→ EXERCISE AIM:
The job is to output each record again, character for character.

================

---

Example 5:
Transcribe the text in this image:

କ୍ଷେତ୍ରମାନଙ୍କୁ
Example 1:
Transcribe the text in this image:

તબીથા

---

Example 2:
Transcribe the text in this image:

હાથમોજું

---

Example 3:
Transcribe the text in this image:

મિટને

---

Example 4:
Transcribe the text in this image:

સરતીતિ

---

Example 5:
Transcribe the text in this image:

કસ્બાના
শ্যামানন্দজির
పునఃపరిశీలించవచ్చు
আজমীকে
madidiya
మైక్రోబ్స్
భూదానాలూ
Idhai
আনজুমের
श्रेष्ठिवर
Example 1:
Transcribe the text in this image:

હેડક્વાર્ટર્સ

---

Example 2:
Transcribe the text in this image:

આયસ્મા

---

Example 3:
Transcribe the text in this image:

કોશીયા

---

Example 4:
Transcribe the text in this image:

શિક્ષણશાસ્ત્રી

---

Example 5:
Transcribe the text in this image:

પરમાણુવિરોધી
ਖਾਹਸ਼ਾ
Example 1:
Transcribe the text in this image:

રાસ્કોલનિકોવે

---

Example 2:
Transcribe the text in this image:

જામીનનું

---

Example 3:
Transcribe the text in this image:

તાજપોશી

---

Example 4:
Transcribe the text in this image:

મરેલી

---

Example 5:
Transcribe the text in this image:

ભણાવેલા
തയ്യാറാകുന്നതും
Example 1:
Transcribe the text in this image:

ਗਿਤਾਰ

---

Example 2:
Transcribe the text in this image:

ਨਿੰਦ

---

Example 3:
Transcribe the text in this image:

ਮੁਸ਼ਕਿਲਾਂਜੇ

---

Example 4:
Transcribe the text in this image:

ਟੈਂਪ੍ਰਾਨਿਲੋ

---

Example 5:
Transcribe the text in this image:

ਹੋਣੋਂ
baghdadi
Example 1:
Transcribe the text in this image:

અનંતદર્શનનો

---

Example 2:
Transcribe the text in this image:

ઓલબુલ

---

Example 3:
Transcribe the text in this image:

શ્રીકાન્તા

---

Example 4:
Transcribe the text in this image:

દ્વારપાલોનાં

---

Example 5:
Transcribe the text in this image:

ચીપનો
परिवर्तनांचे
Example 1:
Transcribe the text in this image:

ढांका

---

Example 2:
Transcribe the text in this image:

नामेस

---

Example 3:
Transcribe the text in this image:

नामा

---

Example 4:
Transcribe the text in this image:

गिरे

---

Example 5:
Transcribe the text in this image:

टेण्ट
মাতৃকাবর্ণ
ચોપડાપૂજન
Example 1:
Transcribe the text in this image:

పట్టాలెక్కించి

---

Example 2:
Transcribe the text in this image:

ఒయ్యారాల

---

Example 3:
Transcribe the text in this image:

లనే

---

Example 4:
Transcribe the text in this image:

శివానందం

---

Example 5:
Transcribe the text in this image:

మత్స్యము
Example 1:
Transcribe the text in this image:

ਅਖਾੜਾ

================

→ SOLUTION BELOW:
---

Example 5:
Transcribe the text in this image:

କ୍ଷେତ୍ରମାନଙ୍କୁ
Example 1:
Transcribe the text in this image:

તબીથા

---

Example 2:
Transcribe the text in this image:

હાથમોજું

---

Example 3:
Transcribe the text in this image:

મિટને

---

Example 4:
Transcribe the text in this image:

સરતીતિ

---

Example 5:
Transcribe the text in this image:

કસ્બાના
শ্যামানন্দজির
పునఃపరిశీలించవచ్చు
আজমীকে
madidiya
మైక్రోబ్స్
భూదానాలూ
Idhai
আনজুমের
श्रेष्ठिवर
Example 1:
Transcribe the text in this image:

હેડક્વાર્ટર્સ

---

Example 2:
Transcribe the text in this image:

આયસ્મા

---

Example 3:
Transcribe the text in this image:

કોશીયા

---

Example 4:
Transcribe the text in this image:

શિક્ષણશાસ્ત્રી

---

Example 5:
Transcribe the text in this image:

પરમાણુવિરોધી
ਖਾਹਸ਼ਾ
Example 1:
Transcribe the text in this image:

રાસ્કોલનિકોવે

---

Example 2:
Transcribe the text in this image:

જામીનનું

---

Example 3:
Transcribe the text in this image:

તાજપોશી

---

Example 4:
Transcribe the text in this image:

મરેલી

---

Example 5:
Transcribe the text in this image:

ભણાવેલા
തയ്യാറാകുന്നതും
Example 1:
Transcribe the text in this image:

ਗਿਤਾਰ

---

Example 2:
Transcribe the text in this image:

ਨਿੰਦ

---

Example 3:
Transcribe the text in this image:

ਮੁਸ਼ਕਿਲਾਂਜੇ

---

Example 4:
Transcribe the text in this image:

ਟੈਂਪ੍ਰਾਨਿਲੋ

---

Example 5:
Transcribe the text in this image:

ਹੋਣੋਂ
baghdadi
Example 1:
Transcribe the text in this image:

અનંતદર્શનનો

---

Example 2:
Transcribe the text in this image:

ઓલબુલ

---

Example 3:
Transcribe the text in this image:

શ્રીકાન્તા

---

Example 4:
Transcribe the text in this image:

દ્વારપાલોનાં

---

Example 5:
Transcribe the text in this image:

ચીપનો
परिवर्तनांचे
Example 1:
Transcribe the text in this image:

ढांका

---

Example 2:
Transcribe the text in this image:

नामेस

---

Example 3:
Transcribe the text in this image:

नामा

---

Example 4:
Transcribe the text in this image:

गिरे

---

Example 5:
Transcribe the text in this image:

टेण्ट
মাতৃকাবর্ণ
ચોપડાપૂજન
Example 1:
Transcribe the text in this image:

పట్టాలెక్కించి

---

Example 2:
Transcribe the text in this image:

ఒయ్యారాల

---

Example 3:
Transcribe the text in this image:

లనే

---

Example 4:
Transcribe the text in this image:

శివానందం

---

Example 5:
Transcribe the text in this image:

మత్స్యము
Example 1:
Transcribe the text in this image:

ਅਖਾੜਾ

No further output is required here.